A tsunami struck coastal England 400 years ago, causing the deadliest natural disaster in the history of the United Kingdom, new research suggests.
The massive wave was responsible for a flood on January 30, 1607, that swamped the Bristol Channel in southwestern England, submerging more than 190 square miles (500 square kilometers) of land and killing some 2,000 people, the study says. (See a map of the U.K.)
The 1607 disaster had previously been attributed to a freak storm surge, but the authors of the new study say geological clues in the area are telltale signs of a tsunami.
The U.K. remains at risk of another such disaster, which could be much more deadly, the researchers added.
"It is certainly something that could happen again, and today the impact would be far worse," said study co-author Simon Haslett, a geographer at Britain's Bath Spa University.

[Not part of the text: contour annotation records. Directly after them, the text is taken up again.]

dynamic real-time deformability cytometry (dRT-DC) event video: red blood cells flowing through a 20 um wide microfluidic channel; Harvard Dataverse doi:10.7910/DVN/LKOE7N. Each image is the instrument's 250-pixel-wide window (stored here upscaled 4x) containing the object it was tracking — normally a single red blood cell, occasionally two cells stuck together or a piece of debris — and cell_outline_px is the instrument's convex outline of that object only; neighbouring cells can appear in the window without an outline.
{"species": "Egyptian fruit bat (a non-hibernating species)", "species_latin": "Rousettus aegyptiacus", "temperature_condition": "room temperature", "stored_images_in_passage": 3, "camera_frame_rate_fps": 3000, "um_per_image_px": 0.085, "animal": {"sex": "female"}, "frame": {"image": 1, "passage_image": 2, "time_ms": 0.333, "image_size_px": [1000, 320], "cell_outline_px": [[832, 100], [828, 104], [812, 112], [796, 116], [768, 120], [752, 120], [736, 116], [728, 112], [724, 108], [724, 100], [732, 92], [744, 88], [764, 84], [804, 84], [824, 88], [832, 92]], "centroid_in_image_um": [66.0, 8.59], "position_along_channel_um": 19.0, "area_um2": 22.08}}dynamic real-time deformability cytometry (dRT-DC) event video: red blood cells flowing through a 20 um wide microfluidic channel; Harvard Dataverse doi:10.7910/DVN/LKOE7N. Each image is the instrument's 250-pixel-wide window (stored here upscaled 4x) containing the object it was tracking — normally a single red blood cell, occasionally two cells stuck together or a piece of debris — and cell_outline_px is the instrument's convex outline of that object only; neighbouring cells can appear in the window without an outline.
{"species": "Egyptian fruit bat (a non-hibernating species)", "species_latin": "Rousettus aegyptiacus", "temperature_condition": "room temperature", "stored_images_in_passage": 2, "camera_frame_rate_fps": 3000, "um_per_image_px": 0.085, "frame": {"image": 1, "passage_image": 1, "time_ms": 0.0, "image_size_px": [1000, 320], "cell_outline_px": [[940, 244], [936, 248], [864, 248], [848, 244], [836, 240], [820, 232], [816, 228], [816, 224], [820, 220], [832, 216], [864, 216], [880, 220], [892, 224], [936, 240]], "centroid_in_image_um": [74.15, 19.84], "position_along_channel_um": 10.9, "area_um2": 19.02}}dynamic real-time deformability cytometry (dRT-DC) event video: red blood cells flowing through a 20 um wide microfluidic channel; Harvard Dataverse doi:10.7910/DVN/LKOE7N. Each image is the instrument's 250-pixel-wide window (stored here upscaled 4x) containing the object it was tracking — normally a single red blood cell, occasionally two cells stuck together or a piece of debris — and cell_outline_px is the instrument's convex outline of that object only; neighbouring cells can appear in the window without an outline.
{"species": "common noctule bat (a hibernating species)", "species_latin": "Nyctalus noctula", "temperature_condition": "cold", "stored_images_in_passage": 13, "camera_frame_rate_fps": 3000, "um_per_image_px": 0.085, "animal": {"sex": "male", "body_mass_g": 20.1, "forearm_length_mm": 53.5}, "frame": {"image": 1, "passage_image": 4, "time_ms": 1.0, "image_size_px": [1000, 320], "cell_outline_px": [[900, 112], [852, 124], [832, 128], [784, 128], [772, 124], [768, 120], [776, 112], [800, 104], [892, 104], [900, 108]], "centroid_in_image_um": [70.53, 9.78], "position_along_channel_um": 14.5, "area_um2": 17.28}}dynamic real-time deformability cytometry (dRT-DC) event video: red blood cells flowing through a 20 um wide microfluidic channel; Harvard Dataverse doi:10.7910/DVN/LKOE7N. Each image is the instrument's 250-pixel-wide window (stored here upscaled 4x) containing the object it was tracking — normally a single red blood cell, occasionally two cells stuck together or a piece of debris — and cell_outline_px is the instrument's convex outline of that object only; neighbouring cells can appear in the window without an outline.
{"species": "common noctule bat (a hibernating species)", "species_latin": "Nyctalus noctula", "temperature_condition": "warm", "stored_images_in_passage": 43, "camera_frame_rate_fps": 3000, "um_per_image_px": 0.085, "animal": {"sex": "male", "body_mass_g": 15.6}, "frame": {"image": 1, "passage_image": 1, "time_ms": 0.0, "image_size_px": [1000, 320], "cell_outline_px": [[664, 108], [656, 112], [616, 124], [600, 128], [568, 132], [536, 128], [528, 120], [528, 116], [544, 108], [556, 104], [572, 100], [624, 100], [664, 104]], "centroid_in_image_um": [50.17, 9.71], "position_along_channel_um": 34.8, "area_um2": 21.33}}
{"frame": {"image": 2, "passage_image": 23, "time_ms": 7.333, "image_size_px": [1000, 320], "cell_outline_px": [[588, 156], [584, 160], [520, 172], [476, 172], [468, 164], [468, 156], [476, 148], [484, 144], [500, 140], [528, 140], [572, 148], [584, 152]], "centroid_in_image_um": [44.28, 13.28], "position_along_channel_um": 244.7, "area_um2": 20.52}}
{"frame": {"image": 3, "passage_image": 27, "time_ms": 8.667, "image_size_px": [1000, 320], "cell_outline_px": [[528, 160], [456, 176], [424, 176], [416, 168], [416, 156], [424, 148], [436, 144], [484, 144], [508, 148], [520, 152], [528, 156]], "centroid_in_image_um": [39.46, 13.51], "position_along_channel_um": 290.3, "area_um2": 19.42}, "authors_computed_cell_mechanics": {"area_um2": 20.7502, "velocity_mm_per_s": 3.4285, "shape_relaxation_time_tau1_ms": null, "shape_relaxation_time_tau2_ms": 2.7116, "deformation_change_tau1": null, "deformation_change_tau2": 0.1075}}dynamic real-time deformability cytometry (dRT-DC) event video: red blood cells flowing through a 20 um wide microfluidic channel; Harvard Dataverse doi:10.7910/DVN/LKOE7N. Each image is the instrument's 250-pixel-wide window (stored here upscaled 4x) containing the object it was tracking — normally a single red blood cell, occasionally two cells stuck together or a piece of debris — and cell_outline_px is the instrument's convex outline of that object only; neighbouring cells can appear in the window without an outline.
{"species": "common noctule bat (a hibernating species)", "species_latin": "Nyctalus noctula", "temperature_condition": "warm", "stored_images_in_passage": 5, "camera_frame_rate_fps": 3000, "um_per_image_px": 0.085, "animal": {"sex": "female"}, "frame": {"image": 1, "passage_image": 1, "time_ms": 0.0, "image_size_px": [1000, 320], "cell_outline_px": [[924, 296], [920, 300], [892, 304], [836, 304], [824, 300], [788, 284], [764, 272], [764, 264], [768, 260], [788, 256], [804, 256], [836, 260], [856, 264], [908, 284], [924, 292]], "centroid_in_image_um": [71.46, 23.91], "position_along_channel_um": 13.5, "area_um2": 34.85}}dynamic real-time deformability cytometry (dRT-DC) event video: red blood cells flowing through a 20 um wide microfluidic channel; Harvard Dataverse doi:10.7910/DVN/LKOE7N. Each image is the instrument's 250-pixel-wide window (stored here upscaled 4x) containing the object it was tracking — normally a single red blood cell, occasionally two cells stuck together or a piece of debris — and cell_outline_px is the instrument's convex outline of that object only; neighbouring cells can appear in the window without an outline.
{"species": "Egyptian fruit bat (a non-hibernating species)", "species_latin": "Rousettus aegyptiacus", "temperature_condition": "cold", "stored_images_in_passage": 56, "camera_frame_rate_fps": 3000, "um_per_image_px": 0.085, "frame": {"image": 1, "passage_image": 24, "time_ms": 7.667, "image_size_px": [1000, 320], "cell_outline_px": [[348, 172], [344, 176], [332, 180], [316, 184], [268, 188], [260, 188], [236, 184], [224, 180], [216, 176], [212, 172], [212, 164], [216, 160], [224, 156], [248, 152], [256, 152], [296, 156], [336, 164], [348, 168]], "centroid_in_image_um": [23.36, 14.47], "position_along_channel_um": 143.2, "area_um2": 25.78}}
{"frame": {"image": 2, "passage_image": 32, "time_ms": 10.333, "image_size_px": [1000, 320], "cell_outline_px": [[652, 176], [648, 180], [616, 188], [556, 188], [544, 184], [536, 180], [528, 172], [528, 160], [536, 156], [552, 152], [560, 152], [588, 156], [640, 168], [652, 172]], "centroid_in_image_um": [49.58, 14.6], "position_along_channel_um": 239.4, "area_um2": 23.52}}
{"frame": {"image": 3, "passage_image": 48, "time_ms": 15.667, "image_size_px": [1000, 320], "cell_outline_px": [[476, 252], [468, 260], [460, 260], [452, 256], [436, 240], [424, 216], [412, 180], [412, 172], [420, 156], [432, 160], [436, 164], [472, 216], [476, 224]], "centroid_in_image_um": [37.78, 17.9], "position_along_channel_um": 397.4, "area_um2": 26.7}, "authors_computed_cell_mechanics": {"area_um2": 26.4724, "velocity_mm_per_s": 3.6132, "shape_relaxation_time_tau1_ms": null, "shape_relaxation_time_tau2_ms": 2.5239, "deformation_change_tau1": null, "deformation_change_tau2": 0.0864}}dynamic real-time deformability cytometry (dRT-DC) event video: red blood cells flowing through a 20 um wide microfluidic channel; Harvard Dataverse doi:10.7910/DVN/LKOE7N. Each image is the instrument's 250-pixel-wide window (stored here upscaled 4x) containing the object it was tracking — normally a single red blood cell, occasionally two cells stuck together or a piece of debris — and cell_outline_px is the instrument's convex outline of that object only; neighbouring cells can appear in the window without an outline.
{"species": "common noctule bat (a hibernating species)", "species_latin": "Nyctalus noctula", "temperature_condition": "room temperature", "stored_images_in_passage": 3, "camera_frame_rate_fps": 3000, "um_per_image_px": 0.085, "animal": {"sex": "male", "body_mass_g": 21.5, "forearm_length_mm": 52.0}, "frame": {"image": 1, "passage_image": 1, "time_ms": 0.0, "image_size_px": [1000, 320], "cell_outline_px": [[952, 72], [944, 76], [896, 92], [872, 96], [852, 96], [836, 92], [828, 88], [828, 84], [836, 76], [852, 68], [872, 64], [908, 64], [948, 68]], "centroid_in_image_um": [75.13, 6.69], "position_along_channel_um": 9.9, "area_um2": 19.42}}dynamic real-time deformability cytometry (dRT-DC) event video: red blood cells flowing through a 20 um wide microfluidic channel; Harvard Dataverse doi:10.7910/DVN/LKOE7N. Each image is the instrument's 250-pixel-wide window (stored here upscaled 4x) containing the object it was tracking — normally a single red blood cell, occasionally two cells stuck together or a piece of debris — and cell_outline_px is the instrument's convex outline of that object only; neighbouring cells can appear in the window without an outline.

"There is a real risk, and the U.K. should have a tsunami warning system."
Haslett and co-author Edward Bryant from Australia's University of Wollongong report their findings in the Journal of Geology.
Boulders the Size of Cars
Among the key evidence the researchers found were gigantic boulders scattered along the shore along the Bristol Channel, the pair said.
"We found boulders the size of small cars, stacked in chains like roof tiles," Haslett said.
"Transporting these boulders would require a prolonged current and couldn't be the work of a storm."
Co-author Bryant spotted unusual erosion features in the channel's bedrock that can't be explained by wave erosion, Haslett added.